#### Problem description:
Reproduce the text of every row below word for word, leaving out the pictures.

#### Entries shown:

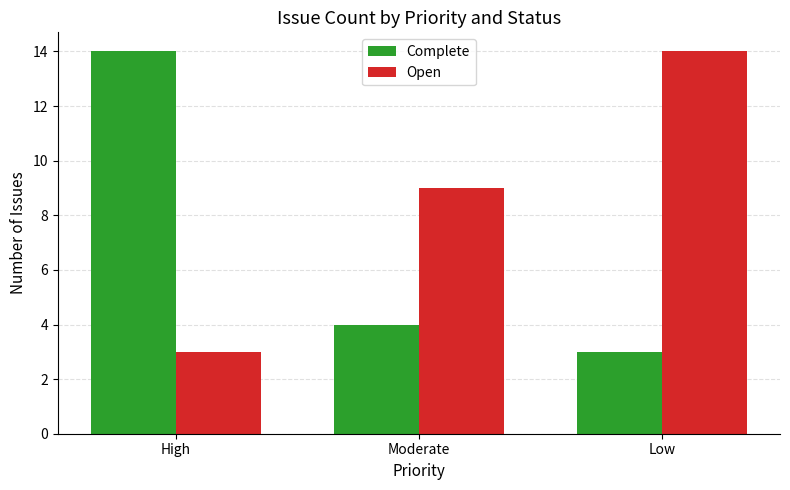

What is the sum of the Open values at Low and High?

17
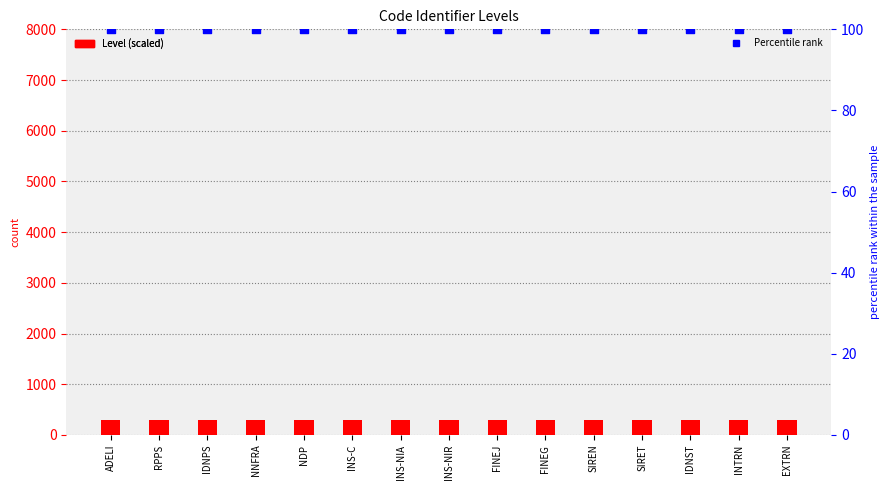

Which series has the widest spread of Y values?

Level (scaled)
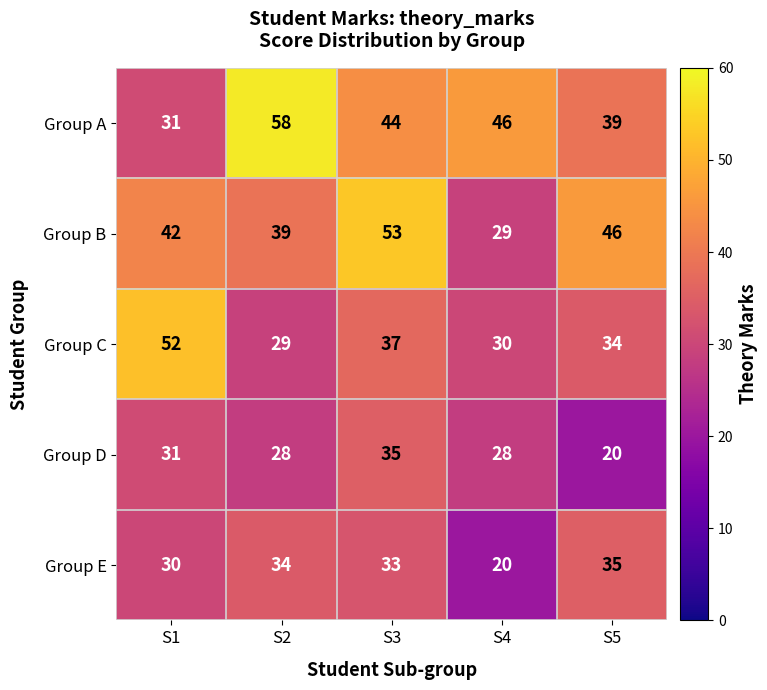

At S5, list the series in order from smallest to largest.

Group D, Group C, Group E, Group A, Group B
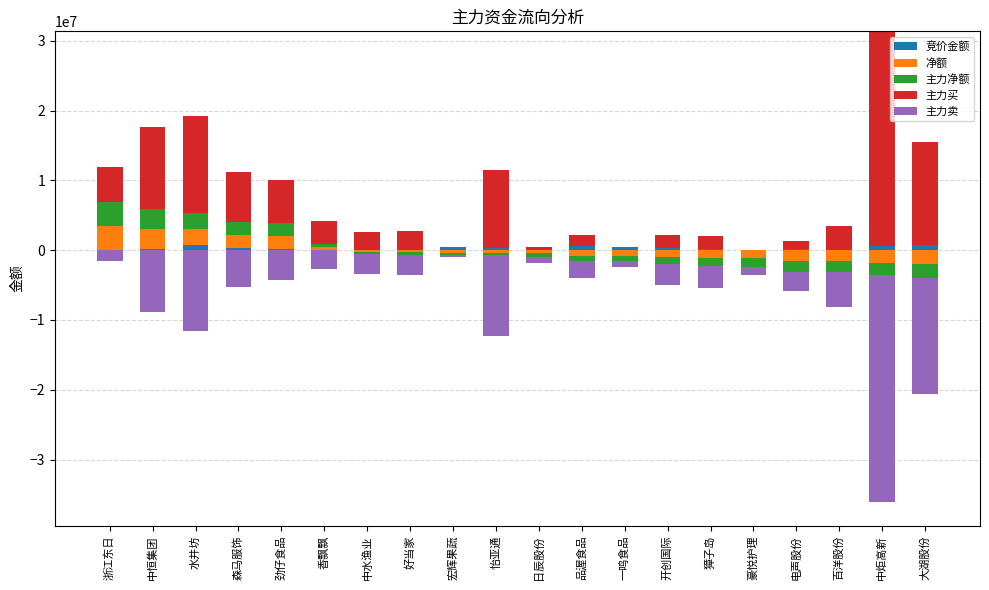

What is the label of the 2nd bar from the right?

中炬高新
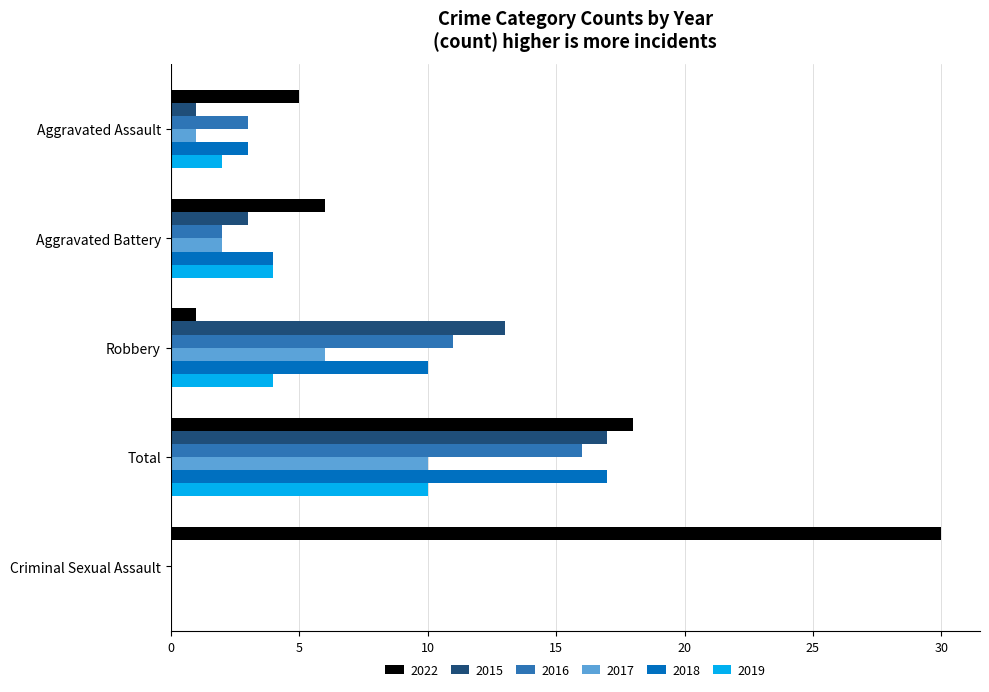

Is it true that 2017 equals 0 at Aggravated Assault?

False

#### Solution to this exercise:
What is the sum of the Open values at Low and High?

17

Which series has the widest spread of Y values?

Level (scaled)

At S5, list the series in order from smallest to largest.

Group D, Group C, Group E, Group A, Group B

What is the label of the 2nd bar from the right?

中炬高新

Is it true that 2017 equals 0 at Aggravated Assault?

False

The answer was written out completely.